On 21/07/2009 00:28, Drew Morris wrote:
Hi All... We are developing a custom translator to log modifications to files (including creation, update and deletion)
mtime attribute?
into database.
Have you looked into SeznamFS?
*Our Current Approach:* By reviewing the Gluster and FUSE source code and documentation, we concluded that the following FOPs should be monitored for this purpose: open, create, mknod, truncate, ftruncate, writev, flush, release, unlink and rename.
You should really look into SeznamFS.
We would like to insert one record per each file modification, hence we need a mechanism to aggregate multiple operations such as open, writev and flush over one file-descriptor into a single update. For performance sake and preventing dirty reads, we would like to do a database row insertion in the callback of the very last action that is performed. By other means, during write we just set flags as modified in file descriptor context and perform the insert in the very last action. The major issue is that (as most of the docs and FAQ indicated) there is no reliable mechanism to decide which FOP action is the last one.

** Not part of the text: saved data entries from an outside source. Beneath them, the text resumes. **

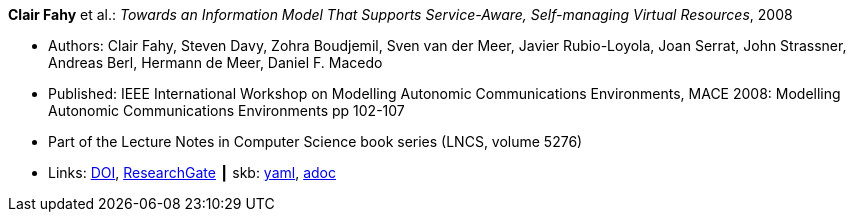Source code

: //
// This file was generated by SKB-Dashboard, task 'lib-yaml2src'
// - on Tuesday November  6 at 20:44:43
// - skb-dashboard: https://www.github.com/vdmeer/skb-dashboard
//

*Clair Fahy* et al.: _Towards an Information Model That Supports Service-Aware, Self-managing Virtual Resources_, 2008

* Authors: Clair Fahy, Steven Davy, Zohra Boudjemil, Sven van der Meer, Javier Rubio-Loyola, Joan Serrat, John Strassner, Andreas Berl, Hermann de Meer, Daniel F. Macedo
* Published: IEEE International Workshop on Modelling Autonomic Communications Environments, MACE 2008: Modelling Autonomic Communications Environments pp 102-107
* Part of the Lecture Notes in Computer Science book series (LNCS, volume 5276)
* Links:
      link:https://doi.org/10.1007/978-3-540-87355-6_9[DOI],
      link:https://www.researchgate.net/publication/221326611_Towards_an_Information_Model_That_Supports_Service-Aware_Self-managing_Virtual_Resources[ResearchGate]
    ┃ skb:
        https://github.com/vdmeer/skb/tree/master/data/library/inproceedings/2000/fahy-2008-mace.yaml[yaml],
        https://github.com/vdmeer/skb/tree/master/data/library/inproceedings/2000/fahy-2008-mace.adoc[adoc]

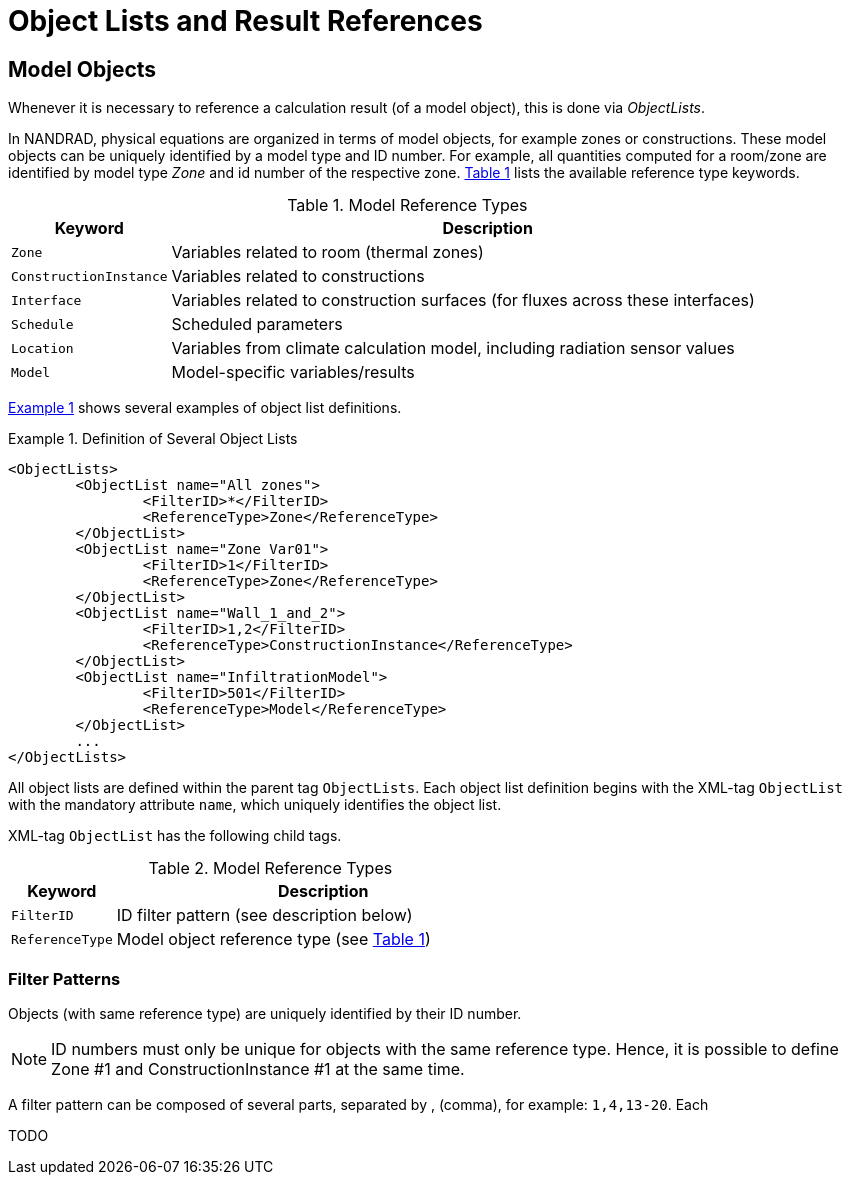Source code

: :imagesdir: ./images
[[object_lists]]
# Object Lists and Result References

## Model Objects

Whenever it is necessary to reference a calculation result (of a model object), this is done via __ObjectLists__. 

:xrefstyle: short

In NANDRAD, physical equations are organized in terms of model objects, for example zones or constructions. These model objects can be uniquely identified by a model type and ID number. For example, all quantities computed for a room/zone are identified by model type _Zone_ and id number of the respective zone. <<tab_modelRefTypes>> lists the available reference type keywords.

[[tab_modelRefTypes]]
.Model Reference Types
[options="header",cols="20%,80%",width="100%"]
|====================
| Keyword  | Description
| `Zone` |  Variables related to room (thermal zones)
| `ConstructionInstance` |  Variables related to constructions
| `Interface` |  Variables related to construction surfaces (for fluxes across these interfaces)
| `Schedule` |  Scheduled parameters
| `Location` |  Variables from climate calculation model, including radiation sensor values
| `Model` |  Model-specific variables/results
|====================

<<ex_objectLists>> shows several examples of object list definitions.

[[ex_objectLists]]
.Definition of Several Object Lists
====
[source,xml]
----
<ObjectLists>
	<ObjectList name="All zones">
		<FilterID>*</FilterID>
		<ReferenceType>Zone</ReferenceType>
	</ObjectList>
	<ObjectList name="Zone Var01">
		<FilterID>1</FilterID>
		<ReferenceType>Zone</ReferenceType>
	</ObjectList>
	<ObjectList name="Wall_1_and_2">
		<FilterID>1,2</FilterID>
		<ReferenceType>ConstructionInstance</ReferenceType>
	</ObjectList>
	<ObjectList name="InfiltrationModel">
		<FilterID>501</FilterID>
		<ReferenceType>Model</ReferenceType>
	</ObjectList>
	...
</ObjectLists>
----
====

All object lists are defined within the parent tag `ObjectLists`. Each object list definition begins with the XML-tag `ObjectList` with the mandatory attribute `name`, which uniquely identifies the object list.

XML-tag `ObjectList` has the following child tags.


.Model Reference Types
[options="header",cols="20%,80%",width="100%"]
|====================
| Keyword  | Description
| `FilterID` |  ID filter pattern (see description below)
| `ReferenceType` |  Model object reference type (see <<tab_modelRefTypes>>)
|====================

### Filter Patterns

Objects (with same reference type) are uniquely identified by their ID number.

[NOTE]
====
ID numbers must only be unique for objects with the same reference type. Hence, it is possible to define Zone #1 and ConstructionInstance #1 at the same time.
====

A filter pattern can be composed of several parts, separated by , (comma), for example: `1,4,13-20`. Each

TODO 


:xrefstyle: basic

If I'm following what you are saying, that's not sensibly doable because you never know if there will be another operation. You have to treat each op as the last one, because you don't know what happens next. So you'll have to log all of them, and if you only ever want one of them, key them by file path hash in your DB so that each op overwrites the previous log. But if you're doing that, you might as well just to a recursive scan for mtime to see what's changed and take it from there.
We monitored file system interaction via trace module and noticed that the flush action is called several times and release is never invoked in many cases.
Bug?
This issue forced us to log the very first flush which is quite problematic for a number of reasons including the fact that we can never be sure the operation is finished before triggering any of our asynchronous operations and we are slowing down the initial write because we are waiting on the log action to complete.
Have you tried it using a dummy FS, rather than piggybacking on GlusterFS? If so, did you observe the same flush/release behaviour?
*Question:* Does anyone have a better solution for this issue? Perhaps there should be a mechanism to notify us of the closing of a file, otherwise an open file descriptor will remain forever. We would really love to find any other reliable method that allows us to track these operations at a higher level. We would greatly appreciate any new approach that can overcome these deficiencies.
Other than SeznamFS which I mentioned above, perhaps CopyFS might give you a better base to work on? The sort of thing you are describing doesn't strike me as a major use-case for GlusterFS.
Gordan